See what's at the range and try some revolvers and go from there. If you got a lot of arm strength and big hands then maybe a .357 chambered L frame is fine. Or maybeyou find that your tired after a dozen aimed shots.
There's a lot of comments about .38 spl being expensive. That's all relative. It's more expensive than .22 LR and 9 mm, but there are other calibers that are noticibly more costly per round.
 
lol. All things are relative but 38 compared to 9mm is expensive. A quick check at SGAmmo (one of my go to’s) has factory brass 9mm for about $230 a case. 38spl brass case starts around $399 (they have some overstock closeout stuff from a brand I’ve never heard of but S&B was 399). I don’t care how you define relative that is waaay more pricy. 22 is waaay cheaper than either.

If cost was no object then he wouldn’t have stated a price limit in his OP.

38 ain’t cheap. It’s that simple. Yes, other ammo is pricy. 357 Sig. 10mm. 338 Lapua. In the standard handgun world 9mm is the cheapest center fire. To say otherwise is disingenuous.
 
If keeping down ammunition costs is an important factor, that would really narrow down the revolvers to be looking at. However I read nothing more to the expected purchase price of the revolver than an expectation of cost. He already owns a .22 and is member of a range. Others have mentioned some other calibers that revolvers can be had in. All of them have ammunition that costs in the same ballpark or more.

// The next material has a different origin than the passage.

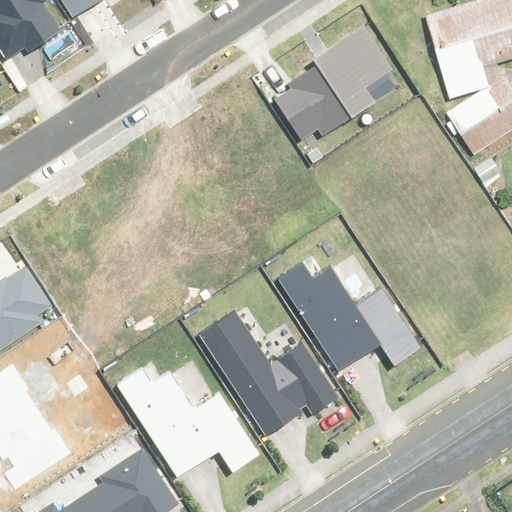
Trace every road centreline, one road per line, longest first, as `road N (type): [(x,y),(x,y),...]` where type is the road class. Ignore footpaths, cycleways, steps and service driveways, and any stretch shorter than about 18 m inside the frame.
road 1 (residential): [(0,174),(270,0)]
road 2 (tertiary): [(343,511),(511,404)]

From a popular on-line store, some costs per round of name brand brass center fire pistol cartridges.

32 ACP
PMC. 71 gr FMJ 0.45/rnd
Win 71 gr FMJ 0.46/rnd
Fed Win 71 gr FMJ 0.50/rnd

.380 ACP
Win 95 gr FMJ .29/rnd
Magtech 95 gr FMJ .31/rnd
PMC 90gr .35/rnd

32 S&W
Magtech 85 gr LRN .575/rnd

32 S&W Long
Magtech 98 gr SJHP .60/rnd
Fiocchi 97 gr FMJ .84/rnd

32 H&R Magnum
B H Cowboy 90 gr LFN 1.00/rnd

327 Magnum
Fed AE 85 gr JSP 0.82/rnd

.38 Spl
Magtech 158 gr LRN .36/rnd
Fiocchi 130 gr FMJ .395 /rnd
Rem 158 gr LRN .41/rnd

.357 Mag
PMC 148 gr JSP .50/rnd

.44 Spl
PMC 180 gr JHP .84/rnd

.44 Magnum
Magtech SJSP .68/rnd
Win 240 gr JSP .76/rnd

.45 ACP
Win 230 FMJ .35/rnd
PMC 230 gr FMJ 39.5/rnd
Fed AE 230 gr FMJ .45/rnd

9mm
Magtech 115 gr FMJ .21/rnd
Win 115 gr FMJ .22/rnd
PMC 115 gr FMJ .25/rnd

.40 S&W
Win 165 FMJ .27/rnd
Fed AE 165gr FMJ .325/rnd

10mm

Magtech 180 gr FMJ .42/rnd
Win 180 gr FMJ .45/rnd

Of course prices can vary widely. My LGS/Range is currently charging signifcantly more for .380 acp FMJ than .38 Spl FMJ. Maybe due to local demand or maybe due to his distributors. I recently bought 158 gr reloads from a reputable company for 25 cents per round plus shipping them the same number of empty shells. I can be cheap too. ;)

YMMV
 
It's a lot less demanding finish for your care and attention and while more shiny, it's not like blued guns can't reflect light. Some 600 - 800 grit wet/dry sandpaper can take out scratches (if you're aware of the grain pattern of the original finish).
The best revolver for a beginner is a .22. Whether you buy an inexpensive Heritage or a Taurus, or a high dollar S&W or Colt, you can`t go wrong with starting with a .22. It will make the recoil easier to get used to, since there will hardly be any. That`s just me. DM
 
For concealed carry purposes - while waiting for NYC CC license, I am considering S&W 638 ( SA/DA) vs 642 (DA only). 638 has
snag-free enclosed hammer for single-action. Both are lightweight (14.6 oz), 1.88" barrell. Both can safely fire both standard .38 Special and .38 Special +P ammunition.
Pic 2 - 638
Pic 1 - 642642.webp

638.webp
 
Sounds like you are looking to have something for self defense. No advantage to a 9mm that I can think of. If you want a revolver, choose a revolver caliber. .38 Special or .357 Magnum are probably most popular. A .357 Magnum will also shoot .38 Special. Some prefer a larger caliber for self defense. Probably .44 Special or .44 Magnum most popular. Same as on the smaller caliber, you can shoot .44 Special in a .44 Magnum.
Might think about starting with a .22 LR and then get something larger caliber later. A .22 will be easier to shoot and more economical to feed.